Canadian all-cargo carrier Cargojet announced third-quarter adjusted earnings before interest, tax and depreciation (EBITD) of US$18.7 million, an increase of $10.2 million, or 120 percent over same period in the previous year. Total revenues rose 7.2 percent, year-over-year, to $59.9 million.
“We are very pleased with the strong financial results achieved in the third quarter,” said Ajay Virmani, Cargojet’s president and CEO. “We continue to focus on optimizing our overnight network, growing our charter business during the day and on weekends, and to improving our balance sheet.”
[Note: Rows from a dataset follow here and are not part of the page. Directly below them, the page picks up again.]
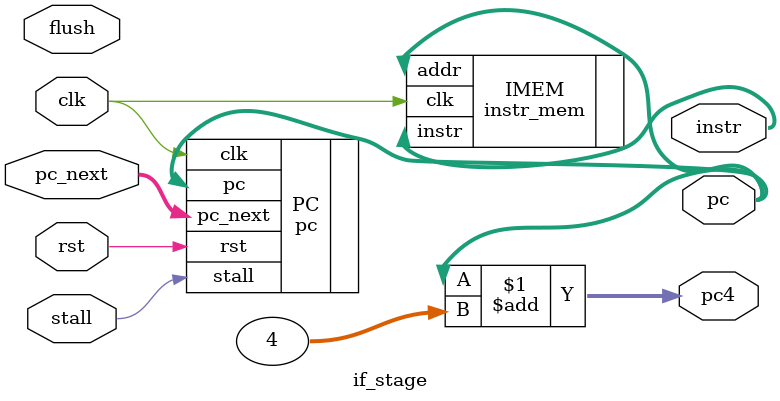
<source format=v>
module if_stage (
  input  wire        clk,
  input  wire        rst,
  input  wire        stall,
  input  wire        flush,
  input  wire [31:0] pc_next,
  output wire [31:0] pc,
  output wire [31:0] pc4,
  output wire [31:0] instr
);

  pc PC (
    .clk(clk),
    .rst(rst),
    .stall(stall),
    .pc_next(pc_next),
    .pc(pc)
  );

  assign pc4 = pc + 32'd4;

  instr_mem IMEM (
    .clk(clk),
    .addr(pc),
    .instr(instr)
  );

endmodule

</source>
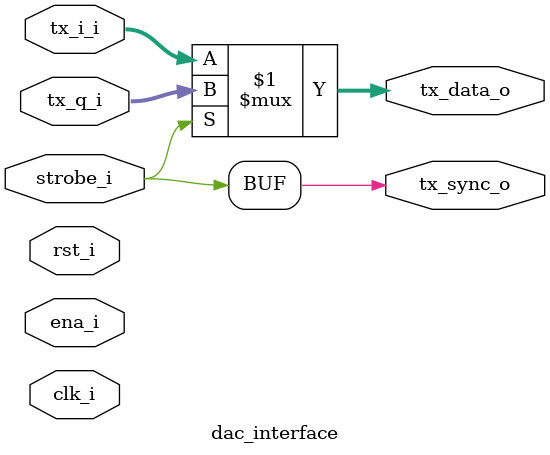
<source format=v>

`include "../top/config.vh"

module dac_interface(clk_i,rst_i,ena_i,strobe_i,tx_i_i,tx_q_i,tx_data_o,tx_sync_o);
   input clk_i;
   input rst_i;
   input ena_i;
   input strobe_i;
   
   input [13:0] tx_i_i;
   input [13:0] tx_q_i;

   output [13:0] tx_data_o;
   output 	 tx_sync_o;

`ifdef TX_RATE_MAX
   wire clk128;
   reg clk64_d;
   reg [13:0] tx_data_o;
   
   // Create a 128 MHz clock
   dacpll pll128(.areset(rst_i),.inclk0(clk_i),.c0(clk128));

   // Register the clk64 clock in the clk128 domain
   always @(posedge clk128)
     clk64_d <= clk_i;

   // Register the tx data in the clk128 domain
   always @(posedge clk128)
     tx_data_o <= clk64_d ? tx_i_i : tx_q_i;

   assign tx_sync_o = clk64_d;
   

`else // !`ifdef TX_RATE_MAX
   assign tx_data_o = strobe_i ? tx_q_i : tx_i_i;
   assign tx_sync_o = strobe_i;
`endif // !`ifdef TX_RATE_MAX
   
endmodule // dac_interface

</source>
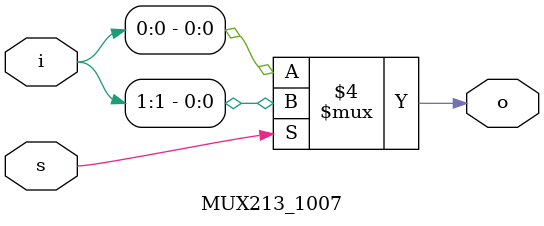
<source format=v>
`timescale 1ns / 1ps
module MUX213_1007(
	input[1:0]i,
	input s,
	output reg o

    );
	always @(s or i)
		if (s==0)
			o = i[0];
		else
			o = i[1];
	


endmodule

</source>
That said, a strong showing was offset by expansion costs related to the deals, including an express mail contract with Canada Post, which the carrier signed with Purolator Express back in late 2014, that frontloaded significant aircraft and personnel costs. Cargojet also cited higher finance costs related to aircraft acquisitions, “impairment charges” related to the five Bombardier Challenger aircraft it purchased in 2014, and losses related to foreign exchange costs and settlement of debt. The carrier’s EBIT slipped to a loss of $4.9 million, from just over $2 million lost in Q3 last year.
Cargojet has grown its network across North America exponentially in recent years, carrying approximately 650 tonnes of cargo each business night. The carrier has more than doubled its fleet size in recent years, to 22 aircraft, consisting of 767-300ER, 767-200ER, 757-200ER and even a few remaining 727-200AF freighter aircraft.
Most recently, the cargo airline grew its freighter service provided to Air Canada Cargo, expanding the carrier’s freighter service to Frankfurt, effective Nov. 19 of this year.